Wednesday, April 6, 2011

Batu Lompatan

Tepat sebelum subuh, aku mendengar suara laci pakaian dibuka-tutup. Aku tahu dia sedang bersiap untuk tugas jaga dua puluh empat jamnya. Pekerjaannya sangat menuntut, penuh dengan tanggung jawab dan resiko yang besar. Ketika dia berangkat kerja, aku selalu ingat akan panggilan telepon di pagi hari beberapa tahun yang lalu yang memberitahu bahwa dia mengalami cedera serius, dan perasaan tercekik yang kualami ketika aku memikirkan kemungkinan bahwa aku kehilangan dia.
Tak lama kemudian dia membungkuk dan menciumku. "Aku pergi," katanya, meninggalkan bau cologne ketika dia sibuk dengan tasnya yang besar dan keluar dari kamar tidur.
Ketika dia menghilang dalam kegelapan, bergabung dengan para pekerja yang tinggal di pinggiran kota, aku mengingat kembali saat pertama kali aku memperhatikannya berangkat bekerja dengan seragam biru pemadam kebakarannya. Dia membantu menjaga keamanan warga, katanya, tetapi itu tidak terlalu menghiburku. Aku menangis setengah hari dan merindukannya di malam hari.
Selama beberapa menit berikutnya, aku berbaring diam bersama pikiran-pikiranku. Bulan ini menandai ulang tahun pernikahan kami yang kedua puluh, aku ingin mengingat pernikahanku dengannya selama ini.

* SOAL LATIHAN *
Ringkaslah teks bacaan di atas dalam dua kalimat.

* DATA TERSAJI *

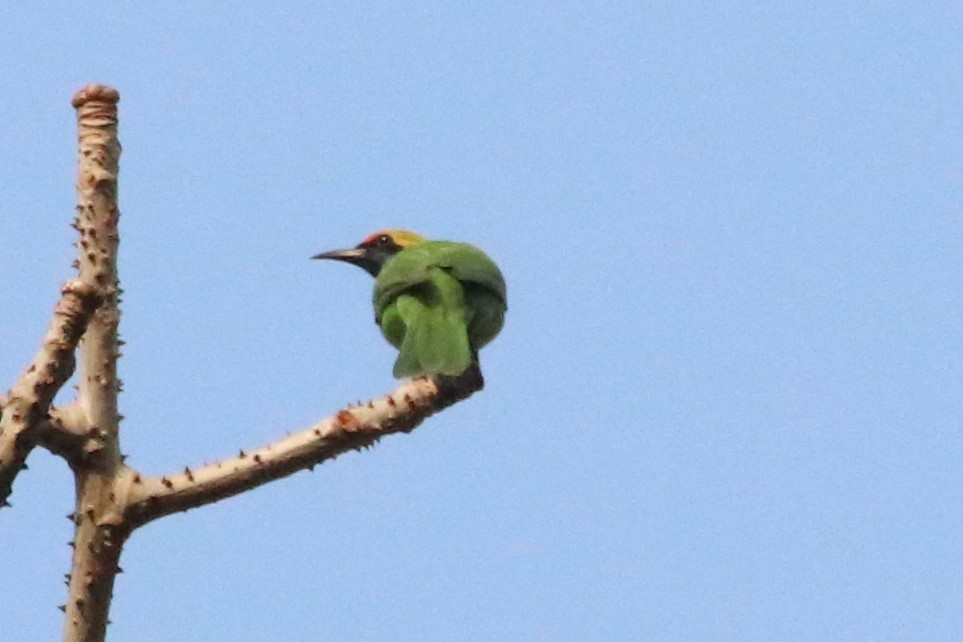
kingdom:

* JAWABAN LENGKAP *
Menjelang subuh, pencerita mendengar pasangannya, seorang pemadam kebakaran, bersiap lalu berangkat untuk tugas jaga dua puluh empat jam setelah menciumnya, dan pencerita selalu teringat akan telepon beberapa tahun lalu yang mengabarkan bahwa pasangannya cedera serius. Setelah itu pencerita berbaring diam mengenang pertama kali melihatnya berangkat kerja, dan karena bulan ini menandai ulang tahun pernikahan mereka yang kedua puluh, pencerita ingin mengingat kembali pernikahan mereka selama ini.